Teams can begin scrimmages by this weekend and then start exhibition games Dec. 11.
"I think everyone is glad to have the season back and having our job back, our livelihood," said LaVine. "We just pretty much have to be safe and continue to wear masks, wash our hands, stay distant and take responsibility off the court as well. Knowing where you're at and who you're around, just being safe so that we can continue this process of getting the season going. I was upset that we didn't make the bubble. It was really good to see basketball back and moving on, but it was really tough to just sit there and watch and not be a part of it.
"Obviously not playing with fans is going to be different for everybody that's played in the NBA before," LaVine noted. "It's always been an entertainer's game and hopefully if we don't have fans we can still provide that type of excitement for our fans. If we do [have fans] we just have to be safe and the fans have to know that we have to keep our distance, not just for you but for everybody to stay safe. I think it's going to be tough for everybody that was off for those games and people that weren't in the bubble just because you haven't played basketball in almost a year.
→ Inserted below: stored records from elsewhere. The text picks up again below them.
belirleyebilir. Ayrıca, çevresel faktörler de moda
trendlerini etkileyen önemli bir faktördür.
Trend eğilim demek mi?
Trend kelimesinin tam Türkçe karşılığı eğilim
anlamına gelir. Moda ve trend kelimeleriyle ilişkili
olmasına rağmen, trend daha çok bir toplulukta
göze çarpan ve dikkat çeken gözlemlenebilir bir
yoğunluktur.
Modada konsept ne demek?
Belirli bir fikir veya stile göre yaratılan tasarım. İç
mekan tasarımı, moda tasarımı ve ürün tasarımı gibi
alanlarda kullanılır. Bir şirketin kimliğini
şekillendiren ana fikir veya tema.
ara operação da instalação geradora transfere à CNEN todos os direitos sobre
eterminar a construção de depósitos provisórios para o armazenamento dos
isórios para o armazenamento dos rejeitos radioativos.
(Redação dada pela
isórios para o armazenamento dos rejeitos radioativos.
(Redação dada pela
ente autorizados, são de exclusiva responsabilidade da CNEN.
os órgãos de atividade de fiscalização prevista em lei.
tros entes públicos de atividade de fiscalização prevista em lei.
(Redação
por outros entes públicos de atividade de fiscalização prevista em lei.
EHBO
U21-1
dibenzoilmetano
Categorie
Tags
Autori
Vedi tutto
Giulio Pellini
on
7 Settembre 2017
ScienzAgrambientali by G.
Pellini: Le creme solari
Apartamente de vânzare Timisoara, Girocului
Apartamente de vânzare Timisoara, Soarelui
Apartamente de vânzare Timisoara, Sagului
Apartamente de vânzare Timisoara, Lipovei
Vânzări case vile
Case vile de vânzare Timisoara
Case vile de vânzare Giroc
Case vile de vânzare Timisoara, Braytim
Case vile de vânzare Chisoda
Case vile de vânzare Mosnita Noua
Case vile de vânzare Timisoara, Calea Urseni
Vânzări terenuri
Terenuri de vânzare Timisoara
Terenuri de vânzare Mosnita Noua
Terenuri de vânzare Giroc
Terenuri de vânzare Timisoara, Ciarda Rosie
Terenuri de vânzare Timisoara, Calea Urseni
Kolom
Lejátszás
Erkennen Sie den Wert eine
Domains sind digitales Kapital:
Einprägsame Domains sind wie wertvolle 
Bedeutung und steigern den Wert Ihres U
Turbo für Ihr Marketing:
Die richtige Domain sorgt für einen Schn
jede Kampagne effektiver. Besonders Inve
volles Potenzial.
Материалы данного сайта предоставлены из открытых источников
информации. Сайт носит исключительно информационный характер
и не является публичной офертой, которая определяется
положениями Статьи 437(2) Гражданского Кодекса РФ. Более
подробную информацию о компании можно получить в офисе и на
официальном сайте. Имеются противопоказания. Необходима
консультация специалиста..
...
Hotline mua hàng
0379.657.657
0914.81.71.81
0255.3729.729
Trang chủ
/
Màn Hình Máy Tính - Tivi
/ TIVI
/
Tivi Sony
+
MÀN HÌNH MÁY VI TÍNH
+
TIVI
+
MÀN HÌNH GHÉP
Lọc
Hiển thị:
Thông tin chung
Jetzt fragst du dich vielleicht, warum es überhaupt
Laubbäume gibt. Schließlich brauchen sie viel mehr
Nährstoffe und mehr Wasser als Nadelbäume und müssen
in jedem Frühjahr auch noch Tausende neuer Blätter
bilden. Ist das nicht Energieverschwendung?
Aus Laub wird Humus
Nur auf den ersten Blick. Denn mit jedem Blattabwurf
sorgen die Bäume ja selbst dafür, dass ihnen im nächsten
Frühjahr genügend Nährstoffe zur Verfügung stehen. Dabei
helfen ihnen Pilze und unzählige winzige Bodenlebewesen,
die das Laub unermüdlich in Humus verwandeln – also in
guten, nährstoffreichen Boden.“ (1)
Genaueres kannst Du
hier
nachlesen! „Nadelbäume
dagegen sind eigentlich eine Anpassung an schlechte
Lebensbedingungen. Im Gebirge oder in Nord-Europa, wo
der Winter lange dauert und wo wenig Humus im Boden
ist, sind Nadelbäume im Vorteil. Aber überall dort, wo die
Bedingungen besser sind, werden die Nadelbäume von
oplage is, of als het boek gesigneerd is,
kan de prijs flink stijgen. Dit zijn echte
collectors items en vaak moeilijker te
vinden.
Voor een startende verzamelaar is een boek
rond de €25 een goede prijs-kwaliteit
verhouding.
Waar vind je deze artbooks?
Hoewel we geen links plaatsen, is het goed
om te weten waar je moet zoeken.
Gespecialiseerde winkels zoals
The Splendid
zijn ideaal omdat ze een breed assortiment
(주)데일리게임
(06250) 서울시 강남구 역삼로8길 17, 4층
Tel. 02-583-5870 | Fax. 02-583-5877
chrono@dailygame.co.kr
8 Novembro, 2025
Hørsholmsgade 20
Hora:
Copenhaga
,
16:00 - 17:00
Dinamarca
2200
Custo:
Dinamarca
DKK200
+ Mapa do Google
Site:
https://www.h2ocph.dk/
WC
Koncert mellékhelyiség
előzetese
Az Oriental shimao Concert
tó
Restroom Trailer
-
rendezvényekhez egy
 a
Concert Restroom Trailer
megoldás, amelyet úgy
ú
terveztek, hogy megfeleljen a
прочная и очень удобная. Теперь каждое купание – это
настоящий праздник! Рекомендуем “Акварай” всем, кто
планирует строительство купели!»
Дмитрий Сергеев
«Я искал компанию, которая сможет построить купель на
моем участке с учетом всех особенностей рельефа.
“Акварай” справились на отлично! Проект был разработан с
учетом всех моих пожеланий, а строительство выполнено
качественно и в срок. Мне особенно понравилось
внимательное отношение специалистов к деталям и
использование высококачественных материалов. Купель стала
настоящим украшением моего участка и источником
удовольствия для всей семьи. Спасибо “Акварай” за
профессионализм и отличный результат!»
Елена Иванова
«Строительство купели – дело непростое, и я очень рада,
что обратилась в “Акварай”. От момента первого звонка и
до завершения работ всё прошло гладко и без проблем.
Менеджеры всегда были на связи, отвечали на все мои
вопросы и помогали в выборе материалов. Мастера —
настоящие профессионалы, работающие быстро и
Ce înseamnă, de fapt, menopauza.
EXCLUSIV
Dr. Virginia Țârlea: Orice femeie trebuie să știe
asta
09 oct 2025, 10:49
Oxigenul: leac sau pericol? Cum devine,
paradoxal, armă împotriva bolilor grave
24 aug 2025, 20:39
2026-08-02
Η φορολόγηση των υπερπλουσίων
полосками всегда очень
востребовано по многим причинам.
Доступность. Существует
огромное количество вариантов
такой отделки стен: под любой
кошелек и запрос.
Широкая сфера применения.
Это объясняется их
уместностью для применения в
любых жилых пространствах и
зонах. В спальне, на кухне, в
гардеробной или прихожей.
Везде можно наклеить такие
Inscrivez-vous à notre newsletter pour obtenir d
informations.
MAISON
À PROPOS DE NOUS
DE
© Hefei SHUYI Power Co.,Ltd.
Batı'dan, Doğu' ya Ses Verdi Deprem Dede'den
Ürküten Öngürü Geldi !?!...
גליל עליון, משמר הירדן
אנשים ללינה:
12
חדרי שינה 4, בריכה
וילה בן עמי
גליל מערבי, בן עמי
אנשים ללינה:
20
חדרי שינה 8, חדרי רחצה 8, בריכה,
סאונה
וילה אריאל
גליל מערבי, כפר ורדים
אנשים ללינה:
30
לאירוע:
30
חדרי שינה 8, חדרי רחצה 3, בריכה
I've been working out. Usually your first two years you look forward to preseason and then after that, you just to hurry up and get to the regular season. I think this might be the first time in a couple years that you're looking forward to preseason games."
The Bulls will play four preseason games, two each at home and on the road against Houston and Oklahoma City. It thus begins not only the hope—though no one wants to talk about it as much as last season's media day—and the chance to compete for the playoffs. Though especially the evaluation of this group of players and who will be part of of the franchise's future.
It looked like it would be the Zach and Markkanen show three years ago. Could it still be?